Further modification of the ROMA might be needed given the lack of highly specific and sensitive diagnostic tests for the diagnosis of malignant adnexal tumors. Jeong et al. proposed a new reporting strategy for interpreting ROMA values based on the analytical measurement range and qualified-intervals of the HE4 and CA125 results. Reporting algorithms for the ROMA value were classified into three main categories. In the first category, the numerical ROMA value can be reported when quantitative HE4 and CA125 levels are reliable. In the second and third categories, patients were considered as low risk or undetermined depending on the levels of HE4 or CA125. The authors concluded that the new reporting strategy will provide more information on the utility of ROMA values in clinical practice [46]. Molina et al. suggested that the best algorithm to predict ovarian cancer was to classify all patients with increased HE4 as high-risk patients and to use ROMA for patients with normal HE4 and increased CA125 serum levels [47]. Despite variations between diagnostic tools assessed in our study, all of them significantly differentiated malignant from nonmalignant tumors preoperatively.
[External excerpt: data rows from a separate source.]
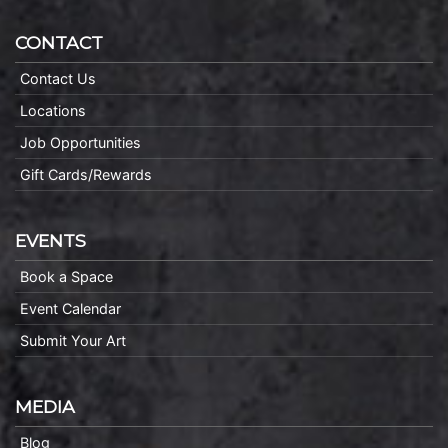
CONTACT
Contact Us
Locations
Job Opportunities
Gift Cards/Rewards
EVENTS
Book a Space
Event Calendar
Submit Your Art
MEDIA
Blog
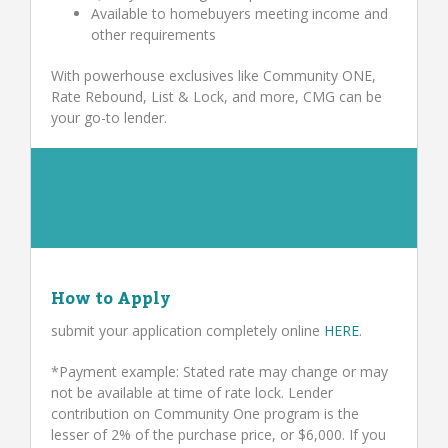
Available to homebuyers meeting income and
other requirements
With powerhouse exclusives like Community ONE,
Rate Rebound, List & Lock, and more, CMG can be
your go-to lender.
How to Apply
submit your application completely online
HERE
.
*Payment example: Stated rate may change or may
not be available at time of rate lock. Lender
contribution on Community One program is the
lesser of 2% of the purchase price, or $6,000. If you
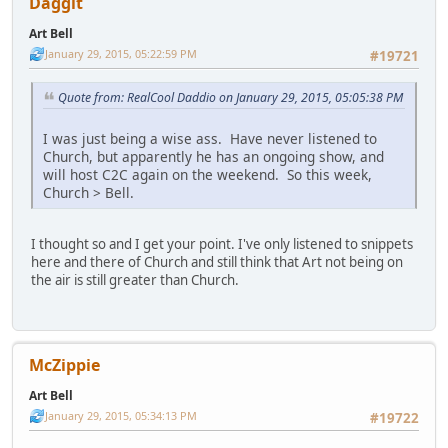
Daggit
Art Bell
January 29, 2015, 05:22:59 PM
#19721
Quote from: RealCool Daddio on January 29, 2015, 05:05:38 PM
I was just being a wise ass. Have never listened to
Church, but apparently he has an ongoing show, and
will host C2C again on the weekend. So this week,
Church > Bell.
I thought so and I get your point. I've only listened to snippets
here and there of Church and still think that Art not being on
the air is still greater than Church.
McZippie
Art Bell
January 29, 2015, 05:34:13 PM
#19722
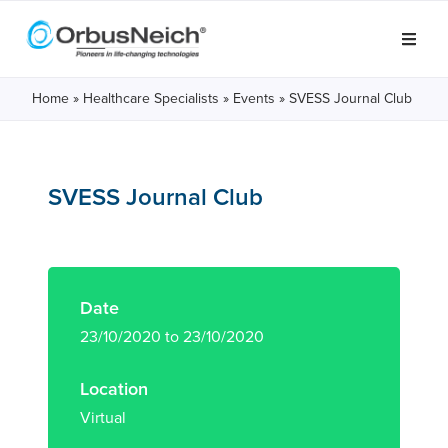
Home
»
Healthcare Specialists
»
Events
»
SVESS Journal Club
SVESS Journal Club
Date
23/10/2020 to 23/10/2020
Location
Virtual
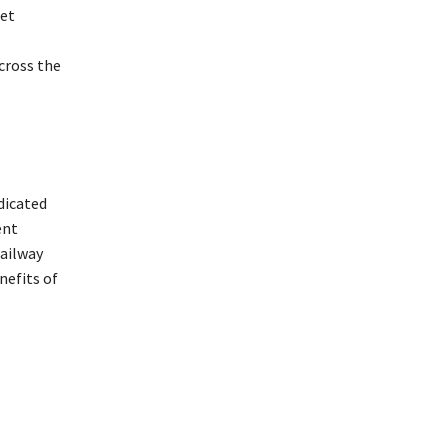
get
cross the
dicated
ent
railway
nefits of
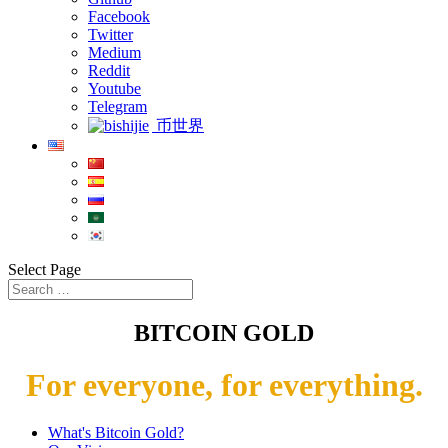
Facebook
Twitter
Medium
Reddit
Youtube
Telegram
币世界
Select Page
BITCOIN GOLD
For everyone, for everything.
What's Bitcoin Gold?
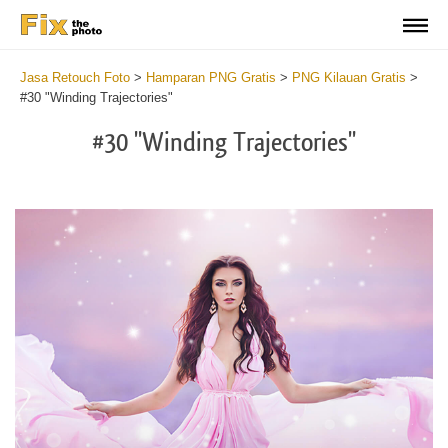
Jasa Retouch Foto
>
Hamparan PNG Gratis
>
PNG Kilauan Gratis
>
#30 "Winding Trajectories"
#30 "Winding Trajectories"
Do
Fr
PN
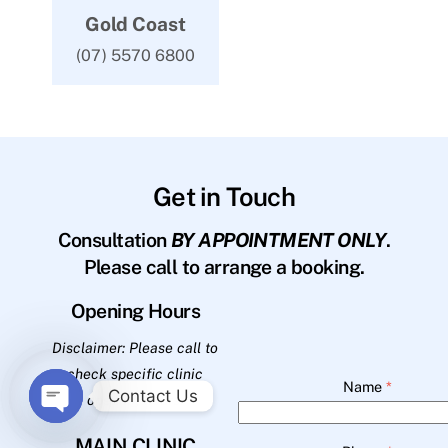
Gold Coast
(07) 5570 6800
Get in Touch
Consultation
BY APPOINTMENT ONLY
.
Please call to arrange a booking.
Opening Hours
Disclaimer: Please call to
check specific clinic
Name
*
Contact Us
opening hours.
O
MAIN CLINIC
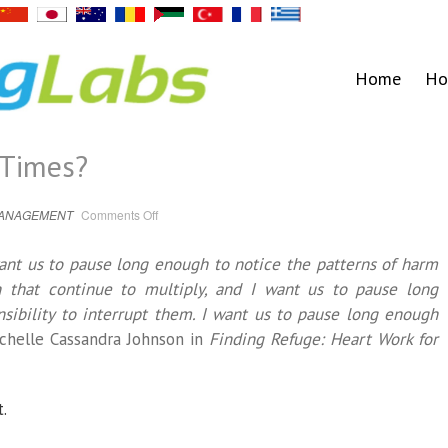
Home
Ho
 Times?
on
MANAGEMENT
Comments Off
Why
Rest
in
want us to pause long enough to notice the patterns of harm
Urgent
Times?
 that continue to multiply, and I want us to pause long
sibility to interrupt them. I want us to pause long enough
chelle Cassandra Johnson in
Finding Refuge: Heart Work for
t.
Results showed the superiority of the ROMA compared to CA125 to differentiate malignancies, including stage I FIGO, from nonmalignant tumors. By contrast, the results showed no significant statistical difference between the overall performance of ROMA and HE4 in the differentiation of malignant and nonmalignant cases.

Our results may have economic implications for daily practice where only HE4 can be ordered for patients with adnexal masses, as ROMA requires the measurement of both tumor markers. Currently, most cases of ovarian cancer are detected in the advanced stages before referral to oncological centers; therefore, there is a need to use diagnostic tools to identify ovarian cancer as early as possible. In our study, both HE4 and ROMA were more helpful for detecting cases of stage I FIGO among patients referred to the oncology center. The appropriate diagnosis of early-stage malignancies at the oncology center enables the choice of radical surgery. Simultaneously, the diagnosis of nonmalignant adnexal tumor enables physicians to choose more conservative surgical interventions.

5. Conclusions

In the whole group, ROMA and HE4 were more useful than CA125 for the differentiation of malignant from nonmalignant adnexal tumors. This is also true for the differentiation of stage I FIGO malignant tumors from nonmalignant adnexal tumors. The ROMA is not significantly superior to tumor markers for the differentiation of EOC from nonmalignant adnexal tumors. Further studies on the diagnostic performance of the ROMA are needed to confirm our results.